■ **The problem**
Count the lines in the entries below that contain the word "coesão". Reply with the number alone.

■ **Data for processing**
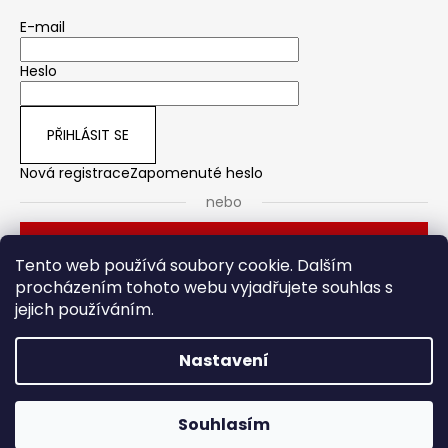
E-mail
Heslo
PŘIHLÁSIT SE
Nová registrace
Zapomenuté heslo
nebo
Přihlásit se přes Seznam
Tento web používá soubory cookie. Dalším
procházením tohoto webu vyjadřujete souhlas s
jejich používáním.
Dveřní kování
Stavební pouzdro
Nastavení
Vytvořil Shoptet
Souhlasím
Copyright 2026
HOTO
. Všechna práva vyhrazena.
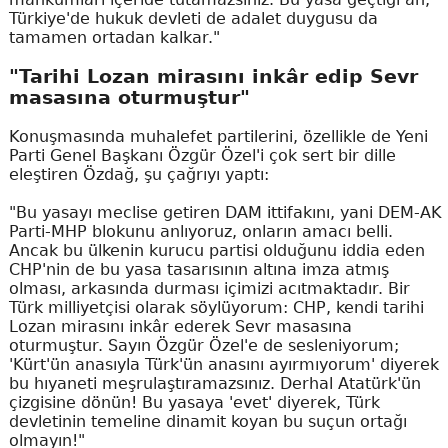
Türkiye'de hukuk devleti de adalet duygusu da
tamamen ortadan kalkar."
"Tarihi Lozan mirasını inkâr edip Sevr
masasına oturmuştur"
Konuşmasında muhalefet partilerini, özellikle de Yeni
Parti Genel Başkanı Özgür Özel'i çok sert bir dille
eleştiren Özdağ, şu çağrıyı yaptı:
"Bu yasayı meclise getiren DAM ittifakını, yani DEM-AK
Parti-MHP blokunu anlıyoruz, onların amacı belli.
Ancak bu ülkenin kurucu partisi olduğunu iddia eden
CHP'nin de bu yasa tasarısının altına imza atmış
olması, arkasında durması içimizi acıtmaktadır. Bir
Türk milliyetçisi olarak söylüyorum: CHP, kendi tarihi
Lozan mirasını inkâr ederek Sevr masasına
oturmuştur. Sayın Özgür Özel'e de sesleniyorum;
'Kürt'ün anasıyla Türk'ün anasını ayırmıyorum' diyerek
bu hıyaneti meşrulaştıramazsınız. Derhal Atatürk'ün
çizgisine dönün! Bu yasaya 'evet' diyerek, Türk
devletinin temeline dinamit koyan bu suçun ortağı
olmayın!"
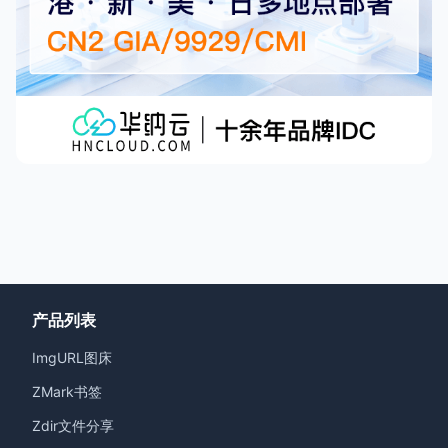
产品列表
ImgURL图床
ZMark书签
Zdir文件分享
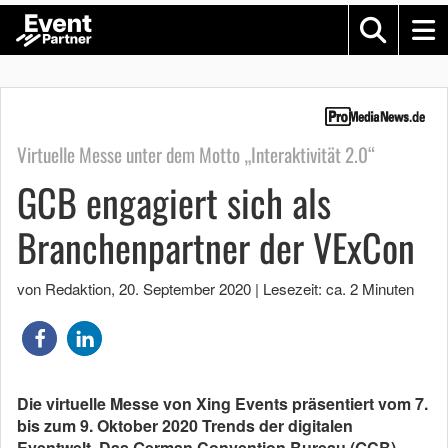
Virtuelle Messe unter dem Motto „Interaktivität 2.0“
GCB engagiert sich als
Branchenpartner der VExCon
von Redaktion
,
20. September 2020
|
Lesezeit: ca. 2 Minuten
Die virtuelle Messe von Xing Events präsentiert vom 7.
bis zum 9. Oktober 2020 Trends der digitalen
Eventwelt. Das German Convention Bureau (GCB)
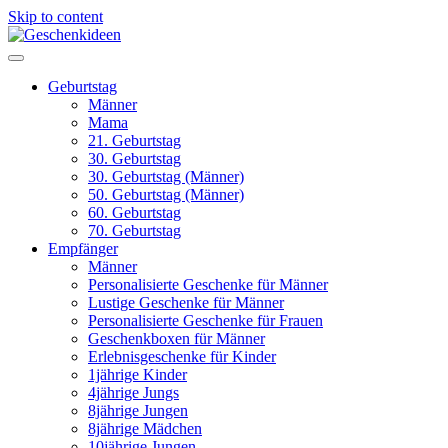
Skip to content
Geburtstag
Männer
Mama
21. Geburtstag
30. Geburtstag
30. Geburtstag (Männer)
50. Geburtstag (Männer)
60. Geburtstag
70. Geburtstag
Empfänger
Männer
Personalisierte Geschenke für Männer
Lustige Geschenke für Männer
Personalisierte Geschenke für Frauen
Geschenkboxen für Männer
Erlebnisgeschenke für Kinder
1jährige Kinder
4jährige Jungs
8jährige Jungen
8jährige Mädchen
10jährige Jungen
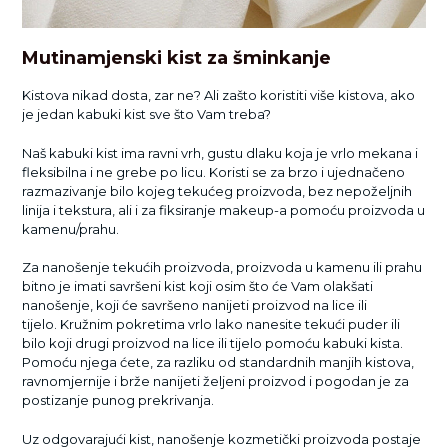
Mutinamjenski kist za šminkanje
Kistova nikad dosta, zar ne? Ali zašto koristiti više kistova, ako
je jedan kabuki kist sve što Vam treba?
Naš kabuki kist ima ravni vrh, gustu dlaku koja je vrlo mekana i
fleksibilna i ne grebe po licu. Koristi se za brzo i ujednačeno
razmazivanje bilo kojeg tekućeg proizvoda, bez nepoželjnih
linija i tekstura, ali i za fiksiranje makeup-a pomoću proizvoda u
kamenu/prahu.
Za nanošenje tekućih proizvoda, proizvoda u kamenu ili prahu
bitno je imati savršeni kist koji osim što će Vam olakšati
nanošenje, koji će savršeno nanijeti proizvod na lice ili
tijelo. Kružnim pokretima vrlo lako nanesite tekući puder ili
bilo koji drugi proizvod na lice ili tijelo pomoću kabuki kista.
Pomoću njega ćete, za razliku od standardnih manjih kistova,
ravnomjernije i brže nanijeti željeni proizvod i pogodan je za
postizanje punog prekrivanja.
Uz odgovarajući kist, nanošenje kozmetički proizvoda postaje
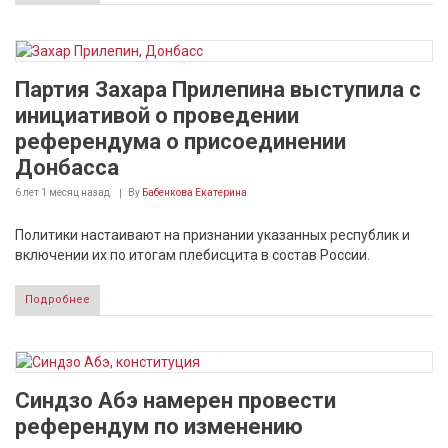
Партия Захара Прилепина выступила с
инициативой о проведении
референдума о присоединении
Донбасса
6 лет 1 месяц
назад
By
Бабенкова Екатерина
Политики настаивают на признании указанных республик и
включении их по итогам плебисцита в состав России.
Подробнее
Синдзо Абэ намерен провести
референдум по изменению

--

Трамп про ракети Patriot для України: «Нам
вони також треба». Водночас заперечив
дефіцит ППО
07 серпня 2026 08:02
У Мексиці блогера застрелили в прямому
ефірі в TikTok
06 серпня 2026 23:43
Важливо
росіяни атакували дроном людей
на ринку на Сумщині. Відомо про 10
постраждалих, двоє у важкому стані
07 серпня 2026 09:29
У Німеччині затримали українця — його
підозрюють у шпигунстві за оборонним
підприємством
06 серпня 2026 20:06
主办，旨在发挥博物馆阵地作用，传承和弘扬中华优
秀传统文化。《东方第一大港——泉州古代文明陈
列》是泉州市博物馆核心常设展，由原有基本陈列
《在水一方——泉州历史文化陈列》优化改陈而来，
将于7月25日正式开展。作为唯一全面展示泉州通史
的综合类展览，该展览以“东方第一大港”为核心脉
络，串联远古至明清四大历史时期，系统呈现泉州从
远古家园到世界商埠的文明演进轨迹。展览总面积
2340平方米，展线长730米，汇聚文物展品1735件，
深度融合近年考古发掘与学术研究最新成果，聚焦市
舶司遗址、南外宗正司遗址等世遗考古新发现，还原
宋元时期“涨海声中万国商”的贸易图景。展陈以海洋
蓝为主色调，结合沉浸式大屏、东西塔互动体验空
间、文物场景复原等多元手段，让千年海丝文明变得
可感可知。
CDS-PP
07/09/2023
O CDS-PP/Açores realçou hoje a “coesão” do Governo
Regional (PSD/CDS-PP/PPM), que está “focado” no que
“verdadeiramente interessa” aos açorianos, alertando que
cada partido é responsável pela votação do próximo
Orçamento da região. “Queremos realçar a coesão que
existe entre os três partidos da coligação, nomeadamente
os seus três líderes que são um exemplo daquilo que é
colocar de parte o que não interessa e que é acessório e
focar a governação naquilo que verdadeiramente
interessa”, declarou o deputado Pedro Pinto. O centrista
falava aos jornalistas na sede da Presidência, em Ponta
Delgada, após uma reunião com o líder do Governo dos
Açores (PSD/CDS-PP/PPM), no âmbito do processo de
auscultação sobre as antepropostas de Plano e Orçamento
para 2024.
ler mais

---

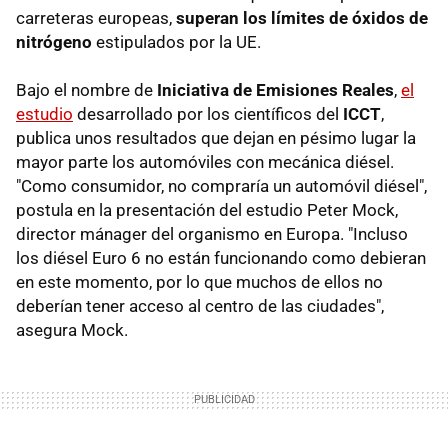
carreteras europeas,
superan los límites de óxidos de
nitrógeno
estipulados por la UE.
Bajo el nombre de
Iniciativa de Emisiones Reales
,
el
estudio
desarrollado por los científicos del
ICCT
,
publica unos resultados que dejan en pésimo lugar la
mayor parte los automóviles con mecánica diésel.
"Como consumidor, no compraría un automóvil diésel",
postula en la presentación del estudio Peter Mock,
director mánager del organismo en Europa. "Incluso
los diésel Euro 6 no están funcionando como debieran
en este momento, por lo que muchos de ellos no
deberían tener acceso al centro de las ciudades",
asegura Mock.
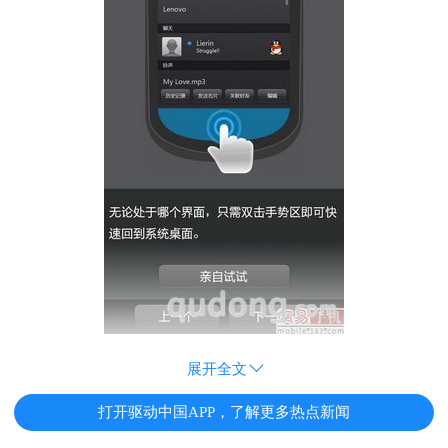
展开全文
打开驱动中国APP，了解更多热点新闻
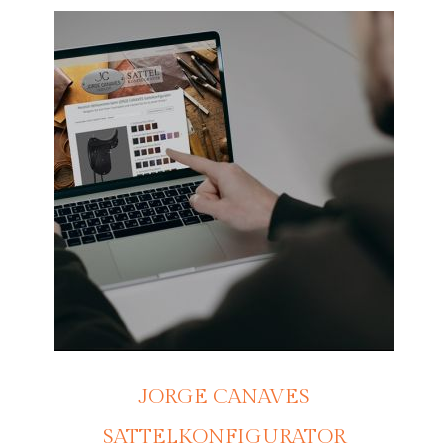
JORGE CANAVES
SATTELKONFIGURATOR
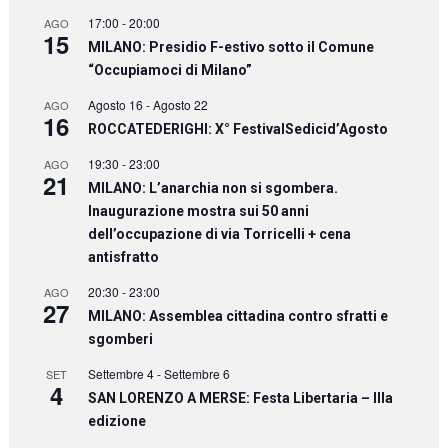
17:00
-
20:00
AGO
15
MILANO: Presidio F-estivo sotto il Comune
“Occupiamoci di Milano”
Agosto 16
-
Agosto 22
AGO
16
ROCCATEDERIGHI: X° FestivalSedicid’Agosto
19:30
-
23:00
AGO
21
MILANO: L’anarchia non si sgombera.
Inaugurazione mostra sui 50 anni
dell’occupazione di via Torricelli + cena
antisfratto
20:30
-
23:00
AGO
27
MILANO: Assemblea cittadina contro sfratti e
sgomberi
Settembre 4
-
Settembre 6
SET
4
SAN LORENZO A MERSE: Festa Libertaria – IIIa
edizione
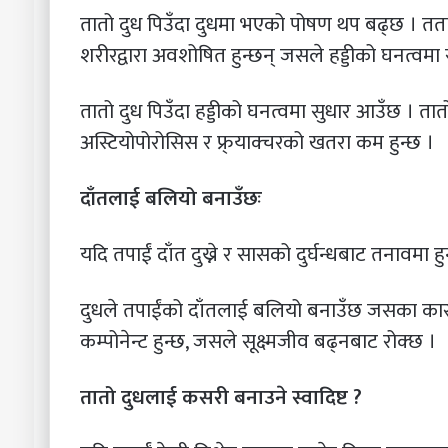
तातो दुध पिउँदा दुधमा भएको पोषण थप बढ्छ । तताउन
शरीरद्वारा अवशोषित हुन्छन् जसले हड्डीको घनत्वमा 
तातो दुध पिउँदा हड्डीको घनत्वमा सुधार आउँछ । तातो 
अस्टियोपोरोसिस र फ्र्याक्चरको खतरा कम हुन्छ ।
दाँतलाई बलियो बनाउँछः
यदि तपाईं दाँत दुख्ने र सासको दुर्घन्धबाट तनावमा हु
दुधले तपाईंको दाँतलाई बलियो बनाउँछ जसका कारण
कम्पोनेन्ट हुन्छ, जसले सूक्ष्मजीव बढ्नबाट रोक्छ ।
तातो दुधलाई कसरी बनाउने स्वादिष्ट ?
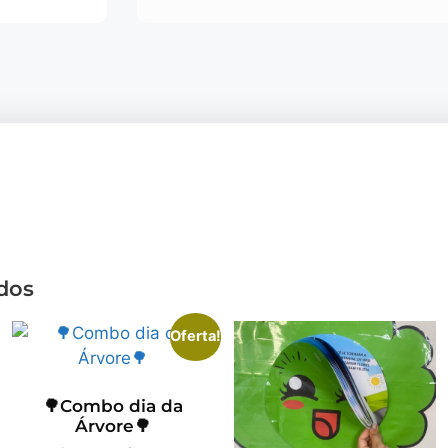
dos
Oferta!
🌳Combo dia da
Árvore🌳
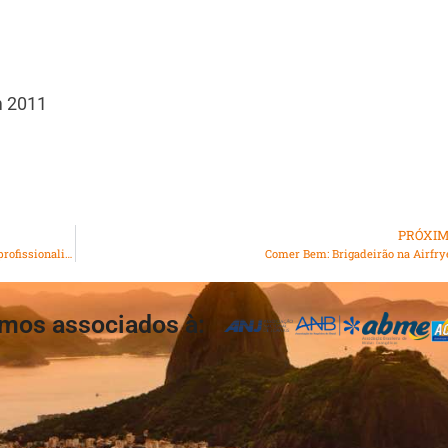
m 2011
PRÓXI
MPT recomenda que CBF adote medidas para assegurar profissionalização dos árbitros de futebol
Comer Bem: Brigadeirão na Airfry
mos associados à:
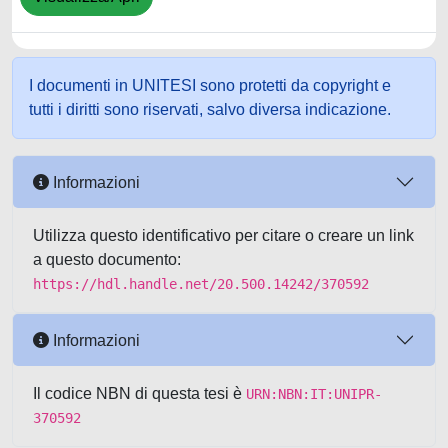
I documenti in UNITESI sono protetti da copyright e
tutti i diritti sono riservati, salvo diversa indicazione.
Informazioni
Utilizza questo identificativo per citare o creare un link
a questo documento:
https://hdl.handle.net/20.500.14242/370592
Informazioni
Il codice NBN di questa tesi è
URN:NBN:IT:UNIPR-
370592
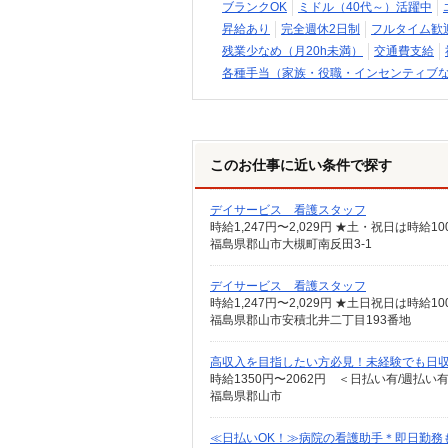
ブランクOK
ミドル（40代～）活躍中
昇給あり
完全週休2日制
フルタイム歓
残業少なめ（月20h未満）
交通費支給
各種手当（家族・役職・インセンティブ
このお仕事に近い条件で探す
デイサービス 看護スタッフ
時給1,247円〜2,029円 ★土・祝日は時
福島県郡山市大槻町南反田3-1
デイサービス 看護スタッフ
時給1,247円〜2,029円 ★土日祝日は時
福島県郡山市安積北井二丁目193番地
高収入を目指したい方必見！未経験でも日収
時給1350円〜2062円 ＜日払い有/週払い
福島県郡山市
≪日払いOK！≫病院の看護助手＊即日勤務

■ **Response to the exercise**
2